[Haskell-cafe] Standard package file format

Richard A. O'Keefe ok at cs.otago.ac.nz
Mon Sep 19 00:12:04 UTC 2016

On 16/09/16 6:37 PM, Tobias Dammers wrote:
> Another factor in favor of YAML is that it is a superset of JSON,

Here is a simple string in JSON:

"Where's the Golden Fleece?"

Here is the same string in YAML:

--- Where's the Golden Fleece?

Superset?  I understand "language X is a superset of language Y"
to mean that if I have a document in language Y it can be correctly
processed by a language X processor.

If you mean that any data value that can be represented in JSON
can be represented (differently!) in YAML, fine, but that's not
the same thing.  There are many textual formats that generalise
JSON.  Heck, even GNUSTEP Property List format does *that*.
(And no, I do not recommend adopting that for anything.)

For that matter, any JSON document can be transcoded with no
loss of structural information into XML and vice versa.  That
doesn't mean that JSON is a superset of XML!

Familiarity with JSON semantics and syntax did not help me AT ALL
when faced with YAML.

Here's another meta-format worthy of consideration.
A *package* is a collection of resources with relationships
between them and relationships linking them to other things
like authors (think Dublin Core).
Is there a standard (genuinely standard) notation specifically
for describing resources and their relationships, with quite a
few tools for not just reading it and writing it but actually
reasoning with it?

Why yes.  It's called RDF.
   The design of RDF is intended to meet the following goals:

   * having a simple data model
   * having formal semantics and provable inference
   * using an extensible URI-based vocabulary
   * using an XML-based syntax
   * supporting use of XML schema datatypes
   * allowing anyone to make statements about any resource

There is a human-friendly syntax interconvertible with the XML
one, Turtle.

Now RDF (whether XML or Turtle) is *not* designed for presenting
single data values.  But that's not really what a package format
wants to do anyway.

Am I seriously recommending RDF (or possibly OWL-DL) as a good
way to describe packages?  I am certainly serious that it should
be CONSIDERED.  And I'm particularly serious about that for two

(1) JSON, XML, TOML, and YAML are all about serialising *data values*.
     That's all they do.  Anything beyond that is up to you.
     RDF and OWL are all about describing *relationships* between
     *resources*.  It's worth considering carefully what you want to
     say in a package file format.  If you want to describe
     *relationships*, then something that deals with data values may
     not be the right *kind* of "language".

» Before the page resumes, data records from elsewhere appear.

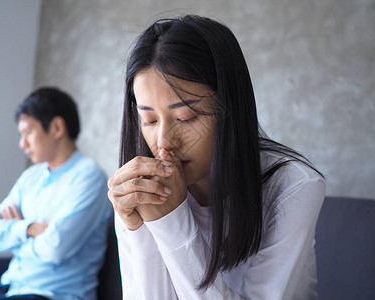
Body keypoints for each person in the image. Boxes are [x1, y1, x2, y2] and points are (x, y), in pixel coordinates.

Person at [107, 15, 326, 299]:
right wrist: (139, 228)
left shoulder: (293, 187)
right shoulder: (137, 187)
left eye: (185, 117)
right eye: (149, 120)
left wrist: (172, 220)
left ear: (230, 110)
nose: (163, 142)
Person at [0, 87, 112, 299]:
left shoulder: (89, 177)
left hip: (51, 295)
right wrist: (29, 228)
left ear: (56, 127)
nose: (22, 143)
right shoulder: (31, 177)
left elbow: (55, 248)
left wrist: (13, 234)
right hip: (10, 287)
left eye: (27, 132)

     Simply jarring people loose from the idea that a "single possibly
     structured data value" language is the ONLY kind of language is
     of value in itself.

(2) JSON, XML, TOML, and YAML are all about serialising *data values*.
     *Single* possibly structured data values.
     That's all they do.  There is no sense in which there is any
     standard way to *combine* data in these forms.
     In contrast, RDF was *invented* to have a way of patching together
     multiple sets of facts from multiple sources.  Given a collection
     of package descriptions in YAML, all you have is a bunch of text
     files; what you do with them is *entirely* up to you.  Given a
     bunch of RDF/XML or RDF/Turtle files, there is a *standard* way
     to write a query (SPARQL) which integrates them.  It becomes
     possible to write consistency-checking queries that can be processed
     by multiple tools.  It becomes possible to ask "if I need these,
     what else do I need?" in a standard way.

     Again, the idea here is to get people thinking that having a
     documented semantics that can be processed by existing description
     logic tools has value, so that something at a higher semantic level
     than YAML or XML might be worth thinking about.